Alla vigilia delle elezioni, il segretario leghista Roberto Maroni torna sulla questione della cittadinanza per i figli di cittadini stranieri. “Non vedo il motivo per cambiare la norma”, afferma Maroni a Raidue, riferendosi al principio dello ius sanguinis, per cui è italiano chi nasce da genitori italiani.
“L’immigrato in regola in Italia – dichiara Maroni – ha tutti i diritti degli altri cittadini eccetto il diritto del voto”. Un diritto non irrilevante, considerando il fatto che in una democrazia rappresentativa il voto risulta fondamentale per la partecipazione alla vita sociale e politica del Paese in cui si lavora, si pagano le tasse, si vive. “Dopo 10 anni l’immigrato può chiedere la cittadinanza. L’esame burocratico della domanda, grazie al mio lavoro da ministro, dura solo un anno”, prosegue Maroni, il quale sottolinea che, con un cambiamento della norma, “il figlio dell’immigrato irregolare diventa italiano”.

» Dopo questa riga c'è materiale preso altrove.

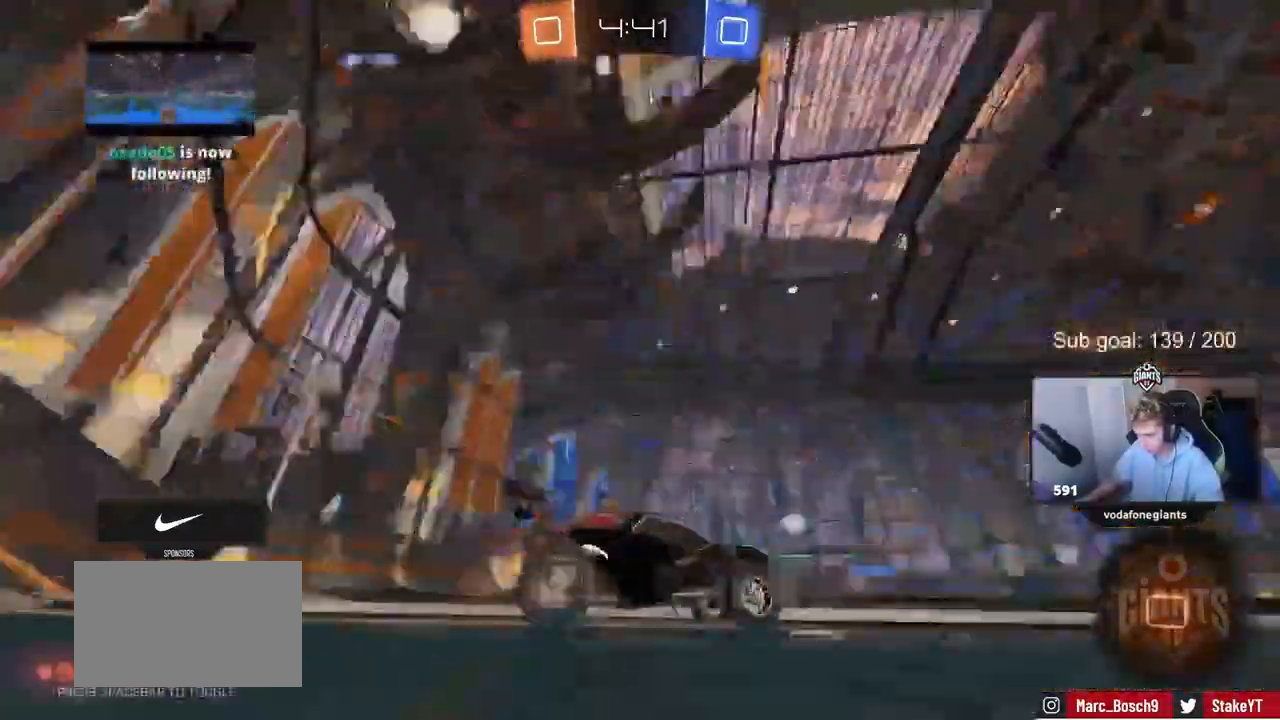
{"keys": ["w"], "events": [[67, "space", "up"]]}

Quindi, se un bambino nasce da un genitore privo di regolari documenti, deve anch’egli restare nell’illegalità? Un bambino che magari non ha mai visto lo Stato di origine dei propri genitori deve comunque continuare a essere considerato dalla Stato e dalle leggi uno “straniero”? Del resto, secondo il segretario della Lega Nord la riforma della legge sulla cittadinanza avrebbe come unico motivo “quello di ampliare il bacino di voto per la sinistra”. Maroni sembra dunque ignorare le difficoltà e le limitazioni che quotidianamente deve fronteggiare una persona nata in Italia da genitori di origine straniera, così come sembra non dare peso al fatto che, in termini giuridici, la cittadinanza è lo status con il quale uno Stato riconosce la pienezza dei diritti civili e politici. Non essere cittadino significa non avere pieni diritti, con tutte le barriere e le limitazioni che ne conseguono, ben spiegate dalla campagna l’Italia sono anch’io.
Una questione che è molto lontana dall’essere un semplice calcolo di voti, come invece sembra considerarla il segretario della Lega.